**TASK BRIEF**
Without altering anything, repeat each of the records.

**RECORDS SHOWN**

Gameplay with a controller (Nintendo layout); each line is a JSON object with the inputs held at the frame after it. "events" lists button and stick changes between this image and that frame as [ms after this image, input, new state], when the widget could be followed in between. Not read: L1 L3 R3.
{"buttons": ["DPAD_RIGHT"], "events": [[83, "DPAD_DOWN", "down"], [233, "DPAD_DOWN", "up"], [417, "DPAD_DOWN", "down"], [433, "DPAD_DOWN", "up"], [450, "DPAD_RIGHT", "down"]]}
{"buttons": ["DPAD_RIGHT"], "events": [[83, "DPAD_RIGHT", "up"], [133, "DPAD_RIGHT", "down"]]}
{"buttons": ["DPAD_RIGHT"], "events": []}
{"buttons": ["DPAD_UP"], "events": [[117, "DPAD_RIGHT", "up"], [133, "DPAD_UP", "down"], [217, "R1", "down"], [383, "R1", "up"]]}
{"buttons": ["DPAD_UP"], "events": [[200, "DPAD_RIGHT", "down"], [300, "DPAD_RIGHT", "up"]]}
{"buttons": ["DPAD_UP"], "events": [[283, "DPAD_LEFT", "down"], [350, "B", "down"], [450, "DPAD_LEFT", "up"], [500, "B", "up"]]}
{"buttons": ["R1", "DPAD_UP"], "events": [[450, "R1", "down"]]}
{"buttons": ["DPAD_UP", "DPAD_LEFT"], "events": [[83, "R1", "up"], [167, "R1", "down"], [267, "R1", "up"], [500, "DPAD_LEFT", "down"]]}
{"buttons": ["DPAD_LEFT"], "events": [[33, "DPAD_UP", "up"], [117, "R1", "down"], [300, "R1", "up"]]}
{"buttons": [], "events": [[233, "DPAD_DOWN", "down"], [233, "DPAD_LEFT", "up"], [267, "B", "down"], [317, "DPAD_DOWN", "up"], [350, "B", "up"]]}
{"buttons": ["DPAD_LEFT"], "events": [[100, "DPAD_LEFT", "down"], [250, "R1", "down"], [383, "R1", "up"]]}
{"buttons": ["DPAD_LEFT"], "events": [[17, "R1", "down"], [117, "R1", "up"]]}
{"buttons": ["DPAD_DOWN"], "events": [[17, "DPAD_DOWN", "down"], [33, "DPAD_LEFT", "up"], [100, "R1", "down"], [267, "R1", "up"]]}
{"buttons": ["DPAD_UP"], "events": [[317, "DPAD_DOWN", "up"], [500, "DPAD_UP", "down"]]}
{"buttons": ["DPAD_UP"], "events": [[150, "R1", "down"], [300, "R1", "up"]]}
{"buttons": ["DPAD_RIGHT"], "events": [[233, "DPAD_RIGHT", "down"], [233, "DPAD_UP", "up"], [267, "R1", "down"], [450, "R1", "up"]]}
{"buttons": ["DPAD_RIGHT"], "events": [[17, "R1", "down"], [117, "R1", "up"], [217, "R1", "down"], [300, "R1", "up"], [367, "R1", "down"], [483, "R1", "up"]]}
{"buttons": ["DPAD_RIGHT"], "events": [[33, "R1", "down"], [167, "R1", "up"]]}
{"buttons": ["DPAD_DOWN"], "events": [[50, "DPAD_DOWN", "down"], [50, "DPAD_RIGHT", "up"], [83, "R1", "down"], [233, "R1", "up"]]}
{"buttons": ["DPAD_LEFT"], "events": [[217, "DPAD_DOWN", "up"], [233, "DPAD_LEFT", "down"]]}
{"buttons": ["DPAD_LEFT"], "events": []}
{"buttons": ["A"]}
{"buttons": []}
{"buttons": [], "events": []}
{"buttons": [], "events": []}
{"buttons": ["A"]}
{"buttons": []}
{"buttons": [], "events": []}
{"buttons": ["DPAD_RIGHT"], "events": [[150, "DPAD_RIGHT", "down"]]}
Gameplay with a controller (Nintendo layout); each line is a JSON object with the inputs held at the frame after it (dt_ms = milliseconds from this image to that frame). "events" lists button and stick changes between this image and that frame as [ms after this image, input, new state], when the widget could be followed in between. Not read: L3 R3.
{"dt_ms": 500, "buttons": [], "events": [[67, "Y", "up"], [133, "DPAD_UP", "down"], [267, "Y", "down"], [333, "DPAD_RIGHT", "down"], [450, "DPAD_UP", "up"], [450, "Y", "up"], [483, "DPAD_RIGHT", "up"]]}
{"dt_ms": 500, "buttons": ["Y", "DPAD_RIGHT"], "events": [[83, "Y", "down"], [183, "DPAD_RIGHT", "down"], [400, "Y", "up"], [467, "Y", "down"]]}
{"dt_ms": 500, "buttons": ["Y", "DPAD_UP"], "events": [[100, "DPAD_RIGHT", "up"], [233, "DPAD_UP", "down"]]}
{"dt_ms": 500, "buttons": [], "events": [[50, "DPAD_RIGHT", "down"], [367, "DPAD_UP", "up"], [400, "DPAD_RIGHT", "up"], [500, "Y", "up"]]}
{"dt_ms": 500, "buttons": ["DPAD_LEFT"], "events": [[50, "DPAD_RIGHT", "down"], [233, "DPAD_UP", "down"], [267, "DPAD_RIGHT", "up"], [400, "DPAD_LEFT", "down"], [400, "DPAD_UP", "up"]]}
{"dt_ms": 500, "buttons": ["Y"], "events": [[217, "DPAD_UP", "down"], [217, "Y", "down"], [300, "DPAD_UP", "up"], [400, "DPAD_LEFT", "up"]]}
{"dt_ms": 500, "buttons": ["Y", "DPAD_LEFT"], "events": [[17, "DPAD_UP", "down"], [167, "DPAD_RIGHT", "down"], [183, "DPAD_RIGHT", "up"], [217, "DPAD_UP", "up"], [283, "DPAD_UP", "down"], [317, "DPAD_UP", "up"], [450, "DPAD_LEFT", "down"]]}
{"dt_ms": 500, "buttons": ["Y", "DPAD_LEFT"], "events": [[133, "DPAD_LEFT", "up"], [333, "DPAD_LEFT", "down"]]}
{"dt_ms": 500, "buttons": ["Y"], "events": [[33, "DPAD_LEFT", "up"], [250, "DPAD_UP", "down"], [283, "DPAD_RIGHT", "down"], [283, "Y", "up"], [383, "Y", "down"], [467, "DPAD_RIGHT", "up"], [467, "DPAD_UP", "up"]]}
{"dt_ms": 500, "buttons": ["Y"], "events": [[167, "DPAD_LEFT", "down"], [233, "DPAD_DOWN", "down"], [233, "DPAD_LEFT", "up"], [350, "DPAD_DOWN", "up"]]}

**EXERCISE ANSWER**
Gameplay with a controller (Nintendo layout); each line is a JSON object with the inputs held at the frame after it. "events" lists button and stick changes between this image and that frame as [ms after this image, input, new state], when the widget could be followed in between. Not read: L1 L3 R3.
{"buttons": ["DPAD_RIGHT"], "events": [[83, "DPAD_DOWN", "down"], [233, "DPAD_DOWN", "up"], [417, "DPAD_DOWN", "down"], [433, "DPAD_DOWN", "up"], [450, "DPAD_RIGHT", "down"]]}
{"buttons": ["DPAD_RIGHT"], "events": [[83, "DPAD_RIGHT", "up"], [133, "DPAD_RIGHT", "down"]]}
{"buttons": ["DPAD_RIGHT"], "events": []}
{"buttons": ["DPAD_UP"], "events": [[117, "DPAD_RIGHT", "up"], [133, "DPAD_UP", "down"], [217, "R1", "down"], [383, "R1", "up"]]}
{"buttons": ["DPAD_UP"], "events": [[200, "DPAD_RIGHT", "down"], [300, "DPAD_RIGHT", "up"]]}
{"buttons": ["DPAD_UP"], "events": [[283, "DPAD_LEFT", "down"], [350, "B", "down"], [450, "DPAD_LEFT", "up"], [500, "B", "up"]]}
{"buttons": ["R1", "DPAD_UP"], "events": [[450, "R1", "down"]]}
{"buttons": ["DPAD_UP", "DPAD_LEFT"], "events": [[83, "R1", "up"], [167, "R1", "down"], [267, "R1", "up"], [500, "DPAD_LEFT", "down"]]}
{"buttons": ["DPAD_LEFT"], "events": [[33, "DPAD_UP", "up"], [117, "R1", "down"], [300, "R1", "up"]]}
{"buttons": [], "events": [[233, "DPAD_DOWN", "down"], [233, "DPAD_LEFT", "up"], [267, "B", "down"], [317, "DPAD_DOWN", "up"], [350, "B", "up"]]}
{"buttons": ["DPAD_LEFT"], "events": [[100, "DPAD_LEFT", "down"], [250, "R1", "down"], [383, "R1", "up"]]}
{"buttons": ["DPAD_LEFT"], "events": [[17, "R1", "down"], [117, "R1", "up"]]}
{"buttons": ["DPAD_DOWN"], "events": [[17, "DPAD_DOWN", "down"], [33, "DPAD_LEFT", "up"], [100, "R1", "down"], [267, "R1", "up"]]}
{"buttons": ["DPAD_UP"], "events": [[317, "DPAD_DOWN", "up"], [500, "DPAD_UP", "down"]]}
{"buttons": ["DPAD_UP"], "events": [[150, "R1", "down"], [300, "R1", "up"]]}
{"buttons": ["DPAD_RIGHT"], "events": [[233, "DPAD_RIGHT", "down"], [233, "DPAD_UP", "up"], [267, "R1", "down"], [450, "R1", "up"]]}
{"buttons": ["DPAD_RIGHT"], "events": [[17, "R1", "down"], [117, "R1", "up"], [217, "R1", "down"], [300, "R1", "up"], [367, "R1", "down"], [483, "R1", "up"]]}
{"buttons": ["DPAD_RIGHT"], "events": [[33, "R1", "down"], [167, "R1", "up"]]}
{"buttons": ["DPAD_DOWN"], "events": [[50, "DPAD_DOWN", "down"], [50, "DPAD_RIGHT", "up"], [83, "R1", "down"], [233, "R1", "up"]]}
{"buttons": ["DPAD_LEFT"], "events": [[217, "DPAD_DOWN", "up"], [233, "DPAD_LEFT", "down"]]}
{"buttons": ["DPAD_LEFT"], "events": []}
{"buttons": ["A"]}
{"buttons": []}
{"buttons": [], "events": []}
{"buttons": [], "events": []}
{"buttons": ["A"]}
{"buttons": []}
{"buttons": [], "events": []}
{"buttons": ["DPAD_RIGHT"], "events": [[150, "DPAD_RIGHT", "down"]]}
Gameplay with a controller (Nintendo layout); each line is a JSON object with the inputs held at the frame after it (dt_ms = milliseconds from this image to that frame). "events" lists button and stick changes between this image and that frame as [ms after this image, input, new state], when the widget could be followed in between. Not read: L3 R3.
{"dt_ms": 500, "buttons": [], "events": [[67, "Y", "up"], [133, "DPAD_UP", "down"], [267, "Y", "down"], [333, "DPAD_RIGHT", "down"], [450, "DPAD_UP", "up"], [450, "Y", "up"], [483, "DPAD_RIGHT", "up"]]}
{"dt_ms": 500, "buttons": ["Y", "DPAD_RIGHT"], "events": [[83, "Y", "down"], [183, "DPAD_RIGHT", "down"], [400, "Y", "up"], [467, "Y", "down"]]}
{"dt_ms": 500, "buttons": ["Y", "DPAD_UP"], "events": [[100, "DPAD_RIGHT", "up"], [233, "DPAD_UP", "down"]]}
{"dt_ms": 500, "buttons": [], "events": [[50, "DPAD_RIGHT", "down"], [367, "DPAD_UP", "up"], [400, "DPAD_RIGHT", "up"], [500, "Y", "up"]]}
{"dt_ms": 500, "buttons": ["DPAD_LEFT"], "events": [[50, "DPAD_RIGHT", "down"], [233, "DPAD_UP", "down"], [267, "DPAD_RIGHT", "up"], [400, "DPAD_LEFT", "down"], [400, "DPAD_UP", "up"]]}
{"dt_ms": 500, "buttons": ["Y"], "events": [[217, "DPAD_UP", "down"], [217, "Y", "down"], [300, "DPAD_UP", "up"], [400, "DPAD_LEFT", "up"]]}
{"dt_ms": 500, "buttons": ["Y", "DPAD_LEFT"], "events": [[17, "DPAD_UP", "down"], [167, "DPAD_RIGHT", "down"], [183, "DPAD_RIGHT", "up"], [217, "DPAD_UP", "up"], [283, "DPAD_UP", "down"], [317, "DPAD_UP", "up"], [450, "DPAD_LEFT", "down"]]}
{"dt_ms": 500, "buttons": ["Y", "DPAD_LEFT"], "events": [[133, "DPAD_LEFT", "up"], [333, "DPAD_LEFT", "down"]]}
{"dt_ms": 500, "buttons": ["Y"], "events": [[33, "DPAD_LEFT", "up"], [250, "DPAD_UP", "down"], [283, "DPAD_RIGHT", "down"], [283, "Y", "up"], [383, "Y", "down"], [467, "DPAD_RIGHT", "up"], [467, "DPAD_UP", "up"]]}
{"dt_ms": 500, "buttons": ["Y"], "events": [[167, "DPAD_LEFT", "down"], [233, "DPAD_DOWN", "down"], [233, "DPAD_LEFT", "up"], [350, "DPAD_DOWN", "up"]]}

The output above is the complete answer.